Selected passage:

# 08 - Bayesian and Frequentist Sample Size Calculation

**Purpose**: This notebook provides a set of functions for calculating the required sample size for both model development and performance evaluation, offering both Bayesian and frequentist approaches.

**Inputs**:
- Pilot study data (for model development).
- Expected performance metrics (sensitivity, specificity, prevalence) for performance evaluation.

**Outputs**:
- The notebook prints the calculated sample sizes for model development and performance evaluation based on the example usage.

### Key Functions:
1.  **`beta_hdi()`**: Calculates the Highest Density Interval (HDI) for a Beta distribution.
2.  **`model_development_sample_size()`**: A Bayesian simulation to determine the sample size needed for stable model parameter estimation.
3.  **`performance_sample_size()`**: Calculates the sample size needed to estimate classification performance metrics (sensitivity and specificity) to a desired precision. This function can use either a frequentist (Buderer's formula) or a Bayesian simulation approach.

### 8.1 Sample Size Calculation Functions and Examples

This cell defines and demonstrates the functions for sample size calculation.

- **`beta_hdi`**: A helper function to find the optimal Highest Density Interval for a Beta distribution.
- **`model_development_sample_size`**: Implements a Bayesian simulation to find the sample size needed to ensure the model's parameter estimates are stable (i.e., have a narrow HDI). It uses a Beta-Binomial model and iterates through sample sizes until a target assurance level is met.
- **`performance_sample_size`**: A versatile function that calculates the required sample size to evaluate classification performance. It supports both a frequentist method (using Buderer's formula) and a Bayesian simulation method.

About this exercise: From the sample size notebook description above, set down the passage starting with "- Expected performance" and going on through "sample size calculation.".

Data shown:
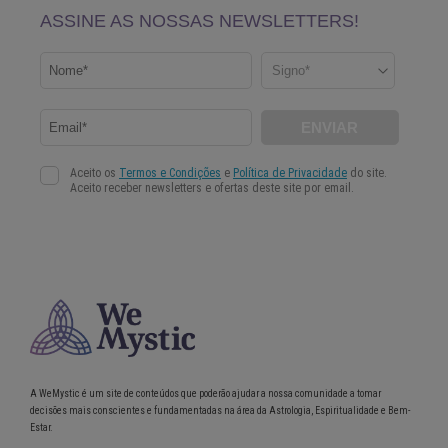
A WeMystic é um site de conteúdos que poderão ajudar a nossa comunidade a tomar
decisões mais conscientes e fundamentadas na área da Astrologia, Espiritualidade e Bem-
Estar.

Your response:
- Expected performance metrics (sensitivity, specificity, prevalence) for performance evaluation.

**Outputs**:
- The notebook prints the calculated sample sizes for model development and performance evaluation based on the example usage.

### Key Functions:
1.  **`beta_hdi()`**: Calculates the Highest Density Interval (HDI) for a Beta distribution.
2.  **`model_development_sample_size()`**: A Bayesian simulation to determine the sample size needed for stable model parameter estimation.
3.  **`performance_sample_size()`**: Calculates the sample size needed to estimate classification performance metrics (sensitivity and specificity) to a desired precision. This function can use either a frequentist (Buderer's formula) or a Bayesian simulation approach.

### 8.1 Sample Size Calculation Functions and Examples

This cell defines and demonstrates the functions for sample size calculation.